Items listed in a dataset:
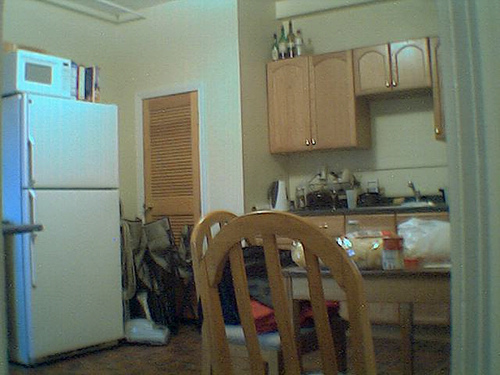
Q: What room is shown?
A: It is a kitchen.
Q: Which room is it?
A: It is a kitchen.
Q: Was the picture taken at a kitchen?
A: Yes, it was taken in a kitchen.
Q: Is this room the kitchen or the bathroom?
A: It is the kitchen.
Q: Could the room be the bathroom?
A: No, it is the kitchen.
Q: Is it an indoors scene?
A: Yes, it is indoors.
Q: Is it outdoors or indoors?
A: It is indoors.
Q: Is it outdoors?
A: No, it is indoors.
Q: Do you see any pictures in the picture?
A: No, there are no pictures.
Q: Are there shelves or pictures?
A: No, there are no pictures or shelves.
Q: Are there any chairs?
A: Yes, there is a chair.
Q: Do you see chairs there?
A: Yes, there is a chair.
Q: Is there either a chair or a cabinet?
A: Yes, there is a chair.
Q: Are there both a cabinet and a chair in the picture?
A: Yes, there are both a chair and a cabinet.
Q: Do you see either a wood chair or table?
A: Yes, there is a wood chair.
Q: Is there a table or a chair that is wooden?
A: Yes, the chair is wooden.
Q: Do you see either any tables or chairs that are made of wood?
A: Yes, the chair is made of wood.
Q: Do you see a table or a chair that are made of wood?
A: Yes, the chair is made of wood.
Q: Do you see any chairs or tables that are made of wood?
A: Yes, the chair is made of wood.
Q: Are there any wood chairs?
A: Yes, there is a wood chair.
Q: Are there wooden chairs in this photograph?
A: Yes, there is a wood chair.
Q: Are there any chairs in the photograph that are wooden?
A: Yes, there is a chair that is wooden.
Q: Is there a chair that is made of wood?
A: Yes, there is a chair that is made of wood.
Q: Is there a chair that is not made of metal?
A: Yes, there is a chair that is made of wood.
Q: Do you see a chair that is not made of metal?
A: Yes, there is a chair that is made of wood.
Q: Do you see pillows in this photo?
A: No, there are no pillows.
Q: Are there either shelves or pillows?
A: No, there are no pillows or shelves.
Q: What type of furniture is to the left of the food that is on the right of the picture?
A: The piece of furniture is a chair.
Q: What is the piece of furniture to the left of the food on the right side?
A: The piece of furniture is a chair.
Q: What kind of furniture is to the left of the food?
A: The piece of furniture is a chair.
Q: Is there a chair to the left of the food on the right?
A: Yes, there is a chair to the left of the food.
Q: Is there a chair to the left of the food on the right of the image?
A: Yes, there is a chair to the left of the food.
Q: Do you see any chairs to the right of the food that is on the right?
A: No, the chair is to the left of the food.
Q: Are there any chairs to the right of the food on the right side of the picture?
A: No, the chair is to the left of the food.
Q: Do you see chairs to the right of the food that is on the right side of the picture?
A: No, the chair is to the left of the food.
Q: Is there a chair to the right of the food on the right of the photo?
A: No, the chair is to the left of the food.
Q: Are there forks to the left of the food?
A: No, there is a chair to the left of the food.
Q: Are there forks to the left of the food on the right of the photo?
A: No, there is a chair to the left of the food.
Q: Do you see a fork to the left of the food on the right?
A: No, there is a chair to the left of the food.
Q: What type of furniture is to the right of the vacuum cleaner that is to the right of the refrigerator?
A: The piece of furniture is a chair.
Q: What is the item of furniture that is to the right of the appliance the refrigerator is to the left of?
A: The piece of furniture is a chair.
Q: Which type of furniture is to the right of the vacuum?
A: The piece of furniture is a chair.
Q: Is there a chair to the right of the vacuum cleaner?
A: Yes, there is a chair to the right of the vacuum cleaner.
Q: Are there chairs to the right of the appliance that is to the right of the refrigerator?
A: Yes, there is a chair to the right of the vacuum cleaner.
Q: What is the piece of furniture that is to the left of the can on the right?
A: The piece of furniture is a chair.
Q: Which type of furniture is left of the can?
A: The piece of furniture is a chair.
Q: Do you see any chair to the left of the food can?
A: Yes, there is a chair to the left of the can.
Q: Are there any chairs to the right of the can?
A: No, the chair is to the left of the can.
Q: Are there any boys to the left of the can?
A: No, there is a chair to the left of the can.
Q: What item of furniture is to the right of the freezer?
A: The piece of furniture is a chair.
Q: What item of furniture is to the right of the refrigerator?
A: The piece of furniture is a chair.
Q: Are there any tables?
A: Yes, there is a table.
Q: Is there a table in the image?
A: Yes, there is a table.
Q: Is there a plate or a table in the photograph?
A: Yes, there is a table.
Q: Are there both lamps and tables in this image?
A: No, there is a table but no lamps.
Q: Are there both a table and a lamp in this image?
A: No, there is a table but no lamps.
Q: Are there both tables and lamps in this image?
A: No, there is a table but no lamps.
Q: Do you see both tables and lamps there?
A: No, there is a table but no lamps.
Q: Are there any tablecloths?
A: No, there are no tablecloths.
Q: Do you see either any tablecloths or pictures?
A: No, there are no tablecloths or pictures.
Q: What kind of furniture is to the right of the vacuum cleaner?
A: The piece of furniture is a table.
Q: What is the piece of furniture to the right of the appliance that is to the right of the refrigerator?
A: The piece of furniture is a table.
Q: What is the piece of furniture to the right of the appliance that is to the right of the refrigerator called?
A: The piece of furniture is a table.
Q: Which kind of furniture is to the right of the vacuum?
A: The piece of furniture is a table.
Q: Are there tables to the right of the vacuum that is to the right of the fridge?
A: Yes, there is a table to the right of the vacuum cleaner.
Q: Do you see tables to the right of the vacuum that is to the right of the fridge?
A: Yes, there is a table to the right of the vacuum cleaner.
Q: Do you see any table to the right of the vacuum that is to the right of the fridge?
A: Yes, there is a table to the right of the vacuum cleaner.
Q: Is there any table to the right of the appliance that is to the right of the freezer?
A: Yes, there is a table to the right of the vacuum cleaner.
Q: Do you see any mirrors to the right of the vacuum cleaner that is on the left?
A: No, there is a table to the right of the vacuum.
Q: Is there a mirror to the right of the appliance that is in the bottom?
A: No, there is a table to the right of the vacuum.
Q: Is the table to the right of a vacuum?
A: Yes, the table is to the right of a vacuum.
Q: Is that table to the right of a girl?
A: No, the table is to the right of a vacuum.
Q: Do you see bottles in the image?
A: Yes, there is a bottle.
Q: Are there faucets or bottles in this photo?
A: Yes, there is a bottle.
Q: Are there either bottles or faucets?
A: Yes, there is a bottle.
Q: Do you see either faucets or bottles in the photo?
A: Yes, there is a bottle.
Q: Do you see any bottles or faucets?
A: Yes, there is a bottle.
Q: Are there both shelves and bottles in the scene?
A: No, there is a bottle but no shelves.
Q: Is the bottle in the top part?
A: Yes, the bottle is in the top of the image.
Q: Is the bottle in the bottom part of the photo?
A: No, the bottle is in the top of the image.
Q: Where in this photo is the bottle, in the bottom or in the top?
A: The bottle is in the top of the image.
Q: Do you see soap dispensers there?
A: No, there are no soap dispensers.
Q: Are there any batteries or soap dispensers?
A: No, there are no soap dispensers or batteries.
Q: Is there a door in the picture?
A: Yes, there is a door.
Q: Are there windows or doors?
A: Yes, there is a door.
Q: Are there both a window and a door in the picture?
A: No, there is a door but no windows.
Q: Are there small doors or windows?
A: Yes, there is a small door.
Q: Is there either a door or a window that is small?
A: Yes, the door is small.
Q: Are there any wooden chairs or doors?
A: Yes, there is a wood door.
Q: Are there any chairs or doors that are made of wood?
A: Yes, the door is made of wood.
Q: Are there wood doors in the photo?
A: Yes, there is a wood door.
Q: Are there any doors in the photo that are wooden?
A: Yes, there is a door that is wooden.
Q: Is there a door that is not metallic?
A: Yes, there is a wooden door.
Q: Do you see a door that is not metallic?
A: Yes, there is a wooden door.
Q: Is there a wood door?
A: Yes, there is a door that is made of wood.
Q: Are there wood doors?
A: Yes, there is a door that is made of wood.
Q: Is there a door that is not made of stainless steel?
A: Yes, there is a door that is made of wood.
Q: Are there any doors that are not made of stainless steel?
A: Yes, there is a door that is made of wood.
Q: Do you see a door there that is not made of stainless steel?
A: Yes, there is a door that is made of wood.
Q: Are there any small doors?
A: Yes, there is a small door.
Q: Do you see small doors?
A: Yes, there is a small door.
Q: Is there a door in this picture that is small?
A: Yes, there is a door that is small.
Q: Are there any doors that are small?
A: Yes, there is a door that is small.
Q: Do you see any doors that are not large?
A: Yes, there is a small door.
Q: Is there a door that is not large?
A: Yes, there is a small door.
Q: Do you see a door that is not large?
A: Yes, there is a small door.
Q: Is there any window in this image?
A: No, there are no windows.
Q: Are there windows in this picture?
A: No, there are no windows.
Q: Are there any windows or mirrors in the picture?
A: No, there are no windows or mirrors.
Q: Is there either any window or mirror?
A: No, there are no windows or mirrors.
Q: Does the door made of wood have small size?
A: Yes, the door is small.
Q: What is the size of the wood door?
A: The door is small.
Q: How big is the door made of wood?
A: The door is small.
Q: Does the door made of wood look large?
A: No, the door is small.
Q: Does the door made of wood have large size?
A: No, the door is small.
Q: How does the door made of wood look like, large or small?
A: The door is small.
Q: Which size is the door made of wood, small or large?
A: The door is small.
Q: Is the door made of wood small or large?
A: The door is small.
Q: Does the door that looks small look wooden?
A: Yes, the door is wooden.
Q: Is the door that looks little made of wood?
A: Yes, the door is made of wood.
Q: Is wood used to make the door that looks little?
A: Yes, the door is made of wood.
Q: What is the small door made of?
A: The door is made of wood.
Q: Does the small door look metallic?
A: No, the door is wooden.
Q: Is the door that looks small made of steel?
A: No, the door is made of wood.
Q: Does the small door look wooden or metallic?
A: The door is wooden.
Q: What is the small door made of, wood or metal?
A: The door is made of wood.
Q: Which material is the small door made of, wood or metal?
A: The door is made of wood.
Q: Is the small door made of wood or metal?
A: The door is made of wood.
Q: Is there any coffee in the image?
A: No, there is no coffee.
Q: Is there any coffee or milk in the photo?
A: No, there are no coffee or milk.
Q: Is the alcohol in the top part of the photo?
A: Yes, the alcohol is in the top of the image.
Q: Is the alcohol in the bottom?
A: No, the alcohol is in the top of the image.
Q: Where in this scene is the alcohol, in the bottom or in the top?
A: The alcohol is in the top of the image.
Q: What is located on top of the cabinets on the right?
A: The alcohol is on top of the cabinets.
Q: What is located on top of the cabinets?
A: The alcohol is on top of the cabinets.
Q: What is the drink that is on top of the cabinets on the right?
A: The drink is alcohol.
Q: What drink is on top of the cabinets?
A: The drink is alcohol.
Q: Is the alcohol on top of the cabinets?
A: Yes, the alcohol is on top of the cabinets.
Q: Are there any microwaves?
A: Yes, there is a microwave.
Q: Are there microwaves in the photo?
A: Yes, there is a microwave.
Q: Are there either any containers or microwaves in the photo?
A: Yes, there is a microwave.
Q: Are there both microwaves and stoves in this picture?
A: No, there is a microwave but no stoves.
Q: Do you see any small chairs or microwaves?
A: Yes, there is a small microwave.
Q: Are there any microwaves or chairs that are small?
A: Yes, the microwave is small.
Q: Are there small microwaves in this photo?
A: Yes, there is a small microwave.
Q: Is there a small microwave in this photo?
A: Yes, there is a small microwave.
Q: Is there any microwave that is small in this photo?
A: Yes, there is a small microwave.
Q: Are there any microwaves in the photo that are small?
A: Yes, there is a microwave that is small.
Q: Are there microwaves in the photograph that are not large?
A: Yes, there is a small microwave.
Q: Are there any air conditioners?
A: No, there are no air conditioners.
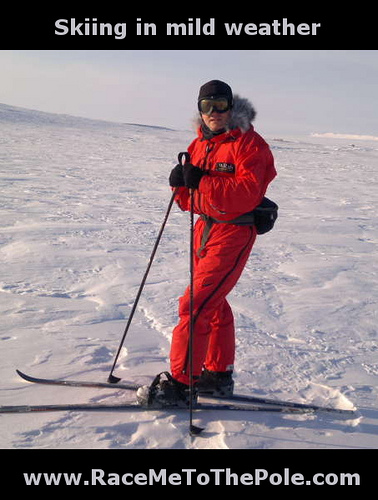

▸ **Assignment**: Gather every line from the listing above that contains the word "pillows".

▸ **Task solution**:
Q: Do you see pillows in this photo?
A: No, there are no pillows.
Q: Are there either shelves or pillows?
A: No, there are no pillows or shelves.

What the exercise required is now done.